_Brief_. All entries, exactly as written, should be output again.

### Provided data ###

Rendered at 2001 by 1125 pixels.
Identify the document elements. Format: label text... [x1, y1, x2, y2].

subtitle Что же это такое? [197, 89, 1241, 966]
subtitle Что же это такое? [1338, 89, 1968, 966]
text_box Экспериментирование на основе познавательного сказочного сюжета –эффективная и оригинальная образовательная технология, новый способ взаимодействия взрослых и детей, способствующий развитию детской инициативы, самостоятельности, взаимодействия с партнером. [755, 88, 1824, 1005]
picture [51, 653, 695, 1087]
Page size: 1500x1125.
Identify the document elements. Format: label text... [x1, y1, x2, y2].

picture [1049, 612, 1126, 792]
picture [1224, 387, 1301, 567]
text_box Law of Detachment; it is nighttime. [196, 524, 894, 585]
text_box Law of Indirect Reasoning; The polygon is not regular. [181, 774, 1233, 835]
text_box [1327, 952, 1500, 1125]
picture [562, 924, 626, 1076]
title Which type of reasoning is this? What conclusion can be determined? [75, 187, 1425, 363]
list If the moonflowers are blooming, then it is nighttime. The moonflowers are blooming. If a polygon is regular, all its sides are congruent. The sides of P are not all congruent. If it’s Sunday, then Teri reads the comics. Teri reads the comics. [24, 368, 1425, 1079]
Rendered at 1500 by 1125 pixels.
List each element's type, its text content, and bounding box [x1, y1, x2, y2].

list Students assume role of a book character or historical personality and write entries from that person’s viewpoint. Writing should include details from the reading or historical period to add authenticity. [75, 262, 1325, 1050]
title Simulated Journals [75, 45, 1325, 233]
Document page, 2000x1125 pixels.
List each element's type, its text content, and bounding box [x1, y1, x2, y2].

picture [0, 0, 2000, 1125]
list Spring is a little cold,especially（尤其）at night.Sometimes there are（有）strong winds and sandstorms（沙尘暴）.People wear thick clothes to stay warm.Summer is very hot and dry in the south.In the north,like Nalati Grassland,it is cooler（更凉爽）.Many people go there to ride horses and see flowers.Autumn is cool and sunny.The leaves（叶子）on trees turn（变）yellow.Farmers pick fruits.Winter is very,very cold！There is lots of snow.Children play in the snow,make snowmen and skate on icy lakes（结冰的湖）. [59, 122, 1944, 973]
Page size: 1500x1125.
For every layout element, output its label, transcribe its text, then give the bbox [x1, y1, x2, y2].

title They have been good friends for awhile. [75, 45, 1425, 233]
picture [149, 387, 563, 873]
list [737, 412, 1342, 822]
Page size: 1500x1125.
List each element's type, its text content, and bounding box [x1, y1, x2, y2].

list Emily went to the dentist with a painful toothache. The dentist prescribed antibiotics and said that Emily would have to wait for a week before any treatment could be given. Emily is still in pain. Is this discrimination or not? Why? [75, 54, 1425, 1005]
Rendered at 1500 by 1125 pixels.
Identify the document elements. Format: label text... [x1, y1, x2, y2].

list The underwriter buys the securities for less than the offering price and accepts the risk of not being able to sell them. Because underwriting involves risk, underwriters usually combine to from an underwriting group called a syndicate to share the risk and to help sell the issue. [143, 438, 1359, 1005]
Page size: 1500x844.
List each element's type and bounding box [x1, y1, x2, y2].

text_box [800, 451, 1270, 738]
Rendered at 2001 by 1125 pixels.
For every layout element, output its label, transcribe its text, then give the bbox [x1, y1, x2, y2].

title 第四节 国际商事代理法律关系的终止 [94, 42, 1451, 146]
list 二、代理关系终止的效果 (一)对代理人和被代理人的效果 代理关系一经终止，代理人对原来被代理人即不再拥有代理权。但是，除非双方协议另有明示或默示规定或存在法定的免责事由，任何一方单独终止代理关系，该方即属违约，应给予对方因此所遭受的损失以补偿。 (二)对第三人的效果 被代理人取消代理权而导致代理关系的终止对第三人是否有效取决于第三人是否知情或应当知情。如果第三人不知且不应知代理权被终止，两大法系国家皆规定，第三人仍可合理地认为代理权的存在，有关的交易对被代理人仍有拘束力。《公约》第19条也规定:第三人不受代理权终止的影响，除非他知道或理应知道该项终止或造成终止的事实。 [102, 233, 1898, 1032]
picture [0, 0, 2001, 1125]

###

_Exercise solution_.
Rendered at 2001 by 1125 pixels.
Identify the document elements. Format: label text... [x1, y1, x2, y2].

subtitle Что же это такое? [197, 89, 1241, 966]
subtitle Что же это такое? [1338, 89, 1968, 966]
text_box Экспериментирование на основе познавательного сказочного сюжета –эффективная и оригинальная образовательная технология, новый способ взаимодействия взрослых и детей, способствующий развитию детской инициативы, самостоятельности, взаимодействия с партнером. [755, 88, 1824, 1005]
picture [51, 653, 695, 1087]
Page size: 1500x1125.
Identify the document elements. Format: label text... [x1, y1, x2, y2].

picture [1049, 612, 1126, 792]
picture [1224, 387, 1301, 567]
text_box Law of Detachment; it is nighttime. [196, 524, 894, 585]
text_box Law of Indirect Reasoning; The polygon is not regular. [181, 774, 1233, 835]
text_box [1327, 952, 1500, 1125]
picture [562, 924, 626, 1076]
title Which type of reasoning is this? What conclusion can be determined? [75, 187, 1425, 363]
list If the moonflowers are blooming, then it is nighttime. The moonflowers are blooming. If a polygon is regular, all its sides are congruent. The sides of P are not all congruent. If it’s Sunday, then Teri reads the comics. Teri reads the comics. [24, 368, 1425, 1079]
Rendered at 1500 by 1125 pixels.
List each element's type, its text content, and bounding box [x1, y1, x2, y2].

list Students assume role of a book character or historical personality and write entries from that person’s viewpoint. Writing should include details from the reading or historical period to add authenticity. [75, 262, 1325, 1050]
title Simulated Journals [75, 45, 1325, 233]
Document page, 2000x1125 pixels.
List each element's type, its text content, and bounding box [x1, y1, x2, y2].

picture [0, 0, 2000, 1125]
list Spring is a little cold,especially（尤其）at night.Sometimes there are（有）strong winds and sandstorms（沙尘暴）.People wear thick clothes to stay warm.Summer is very hot and dry in the south.In the north,like Nalati Grassland,it is cooler（更凉爽）.Many people go there to ride horses and see flowers.Autumn is cool and sunny.The leaves（叶子）on trees turn（变）yellow.Farmers pick fruits.Winter is very,very cold！There is lots of snow.Children play in the snow,make snowmen and skate on icy lakes（结冰的湖）. [59, 122, 1944, 973]
Page size: 1500x1125.
For every layout element, output its label, transcribe its text, then give the bbox [x1, y1, x2, y2].

title They have been good friends for awhile. [75, 45, 1425, 233]
picture [149, 387, 563, 873]
list [737, 412, 1342, 822]
Page size: 1500x1125.
List each element's type, its text content, and bounding box [x1, y1, x2, y2].

list Emily went to the dentist with a painful toothache. The dentist prescribed antibiotics and said that Emily would have to wait for a week before any treatment could be given. Emily is still in pain. Is this discrimination or not? Why? [75, 54, 1425, 1005]
Rendered at 1500 by 1125 pixels.
Identify the document elements. Format: label text... [x1, y1, x2, y2].

list The underwriter buys the securities for less than the offering price and accepts the risk of not being able to sell them. Because underwriting involves risk, underwriters usually combine to from an underwriting group called a syndicate to share the risk and to help sell the issue. [143, 438, 1359, 1005]
Page size: 1500x844.
List each element's type and bounding box [x1, y1, x2, y2].

text_box [800, 451, 1270, 738]
Rendered at 2001 by 1125 pixels.
For every layout element, output its label, transcribe its text, then give the bbox [x1, y1, x2, y2].

title 第四节 国际商事代理法律关系的终止 [94, 42, 1451, 146]
list 二、代理关系终止的效果 (一)对代理人和被代理人的效果 代理关系一经终止，代理人对原来被代理人即不再拥有代理权。但是，除非双方协议另有明示或默示规定或存在法定的免责事由，任何一方单独终止代理关系，该方即属违约，应给予对方因此所遭受的损失以补偿。 (二)对第三人的效果 被代理人取消代理权而导致代理关系的终止对第三人是否有效取决于第三人是否知情或应当知情。如果第三人不知且不应知代理权被终止，两大法系国家皆规定，第三人仍可合理地认为代理权的存在，有关的交易对被代理人仍有拘束力。《公约》第19条也规定:第三人不受代理权终止的影响，除非他知道或理应知道该项终止或造成终止的事实。 [102, 233, 1898, 1032]
picture [0, 0, 2001, 1125]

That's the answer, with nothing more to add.